Sorry, guys. I did not intend to start a firestorm with regards to using the term "Authorized Version". That was what it was called back when it was published back in 1611. I am thinking about getting a copy of the ESV soon. However, I have some misgivings about it. For example, Acts 8:37 is footnoted instead of being included in the text. There may be some other verses that are like this. Can anyone explain why this is the case (as is the case in some of the other modern versions)?


----------



## WrittenFromUtopia (Feb 27, 2005)

> For example, Acts 8:37 is footnoted instead of being included in the text. There may be some other verses that are like this. Can anyone explain why this is the case (as is the case in some of the other modern versions)?



That verse, like the others, are not contained in the earliest extant manuscripts of the New Testament in greek.


----------



## heartoflesh (Feb 27, 2005)

> _Originally posted by WrittenFromUtopia_
> 
> 
> > For example, Acts 8:37 is footnoted instead of being included in the text.

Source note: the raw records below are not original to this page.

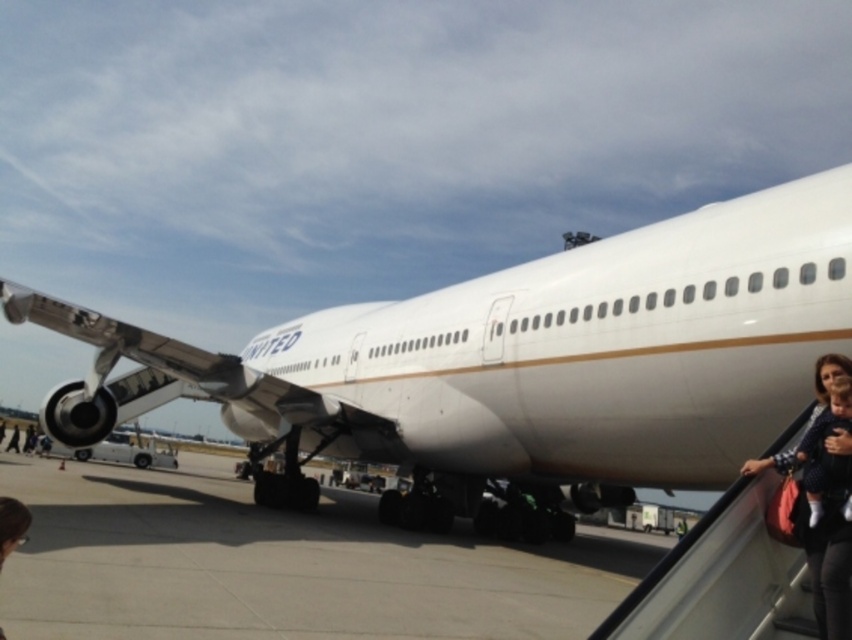
From the picture: Is white glossy airplane at center to the left of dark brown hair at lower left from the viewer's perspective?

Correct, you'll find white glossy airplane at center to the left of dark brown hair at lower left.

Who is positioned more to the left, white glossy airplane at center or dark brown hair at lower left?

From the viewer's perspective, white glossy airplane at center appears more on the left side.

Between point (399, 344) and point (27, 509), which one is positioned behind?

The point (399, 344) is behind.

Locate an element on the screen. This screenshot has height=640, width=852. white glossy airplane at center is located at coordinates (522, 356).

Between point (568, 572) and point (818, 358), which one is positioned behind?

Point (568, 572)

Which is below, gray concrete tarmac at center or matte black dress at lower right?

gray concrete tarmac at center

Where is `gray concrete tarmac at center`? This screenshot has height=640, width=852. gray concrete tarmac at center is located at coordinates (281, 564).

Between matte black dress at lower right and dark brown hair at lower left, which one is positioned higher?

Positioned higher is matte black dress at lower right.

Does matte black dress at lower right have a lesser width compared to dark brown hair at lower left?

In fact, matte black dress at lower right might be wider than dark brown hair at lower left.

Which is in front, point (825, 634) or point (30, 518)?

Point (825, 634) is more forward.

Where is `matte black dress at lower right`? The image size is (852, 640). matte black dress at lower right is located at coordinates (821, 497).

There may be some other verses that are like this. Can anyone explain why this is the case (as is the case in some of the other modern versions)?
> ...



And from what I understand, those manuscripts are hardly even in agreement with each other in many places.

Even so, I have come to accept that I will never be qualified _myself_ to make textual evaluations. And is there anyone on this board who _is_ qualified to do so? It seems we have to either believe what so and so says, or we have to believe what so and so says, and back and forth it goes. I guess, given the choice, I choose what is closer to the majority text--NKJV.

If it was good enough for Spurgeon, it's good enough for me!

Just kidding, kind of.

Rick


----------



## bond-servant (Feb 28, 2005)

> _Originally posted by Rick Larson_
> 
> 
> > _Originally posted by WrittenFromUtopia_
> ...



Rick, you bring up an excellent point. I have studied theories about the underlying manuscripts for several years and have looked at both common arguments for or against the MT and not as common ones. 
At this point, I can relate to Solomon's statement "For in much wisdom is much grief: and he that increaseth knowledge increaseth sorrow. " Ecc 1:18
What I know now is that I know enough to argue a debate for either side. I lean toward favoring the MT. 
Both the NKJV andESV are great modern translations.


----------